## Input data
● ● ●

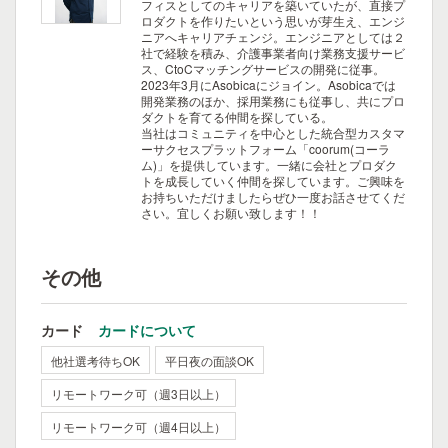
フィスとしてのキャリアを築いていたが、直接プ
ロダクトを作りたいという思いが芽生え、エンジ
ニアへキャリアチェンジ。エンジニアとしては２
社で経験を積み、介護事業者向け業務支援サービ
ス、CtoCマッチングサービスの開発に従事。
2023年3月にAsobicaにジョイン。Asobicaでは
開発業務のほか、採用業務にも従事し、共にプロ
ダクトを育てる仲間を探している。
当社はコミュニティを中心とした統合型カスタマ
ーサクセスプラットフォーム「coorum(コーラ
ム)」を提供しています。一緒に会社とプロダク
トを成長していく仲間を探しています。ご興味を
お持ちいただけましたらぜひ一度お話させてくだ
さい。宜しくお願い致します！！
その他
カード
カードについて
他社選考待ちOK
平日夜の面談OK
リモートワーク可（週3日以上）
リモートワーク可（週4日以上）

● ● ●

## Aim of the task
Once the pictures are removed, reproduce the remaining entries above exactly.

## Output of the task
フィスとしてのキャリアを築いていたが、直接プ
ロダクトを作りたいという思いが芽生え、エンジ
ニアへキャリアチェンジ。エンジニアとしては２
社で経験を積み、介護事業者向け業務支援サービ
ス、CtoCマッチングサービスの開発に従事。
2023年3月にAsobicaにジョイン。Asobicaでは
開発業務のほか、採用業務にも従事し、共にプロ
ダクトを育てる仲間を探している。
当社はコミュニティを中心とした統合型カスタマ
ーサクセスプラットフォーム「coorum(コーラ
ム)」を提供しています。一緒に会社とプロダク
トを成長していく仲間を探しています。ご興味を
お持ちいただけましたらぜひ一度お話させてくだ
さい。宜しくお願い致します！！
その他
カード
カードについて
他社選考待ちOK
平日夜の面談OK
リモートワーク可（週3日以上）
リモートワーク可（週4日以上）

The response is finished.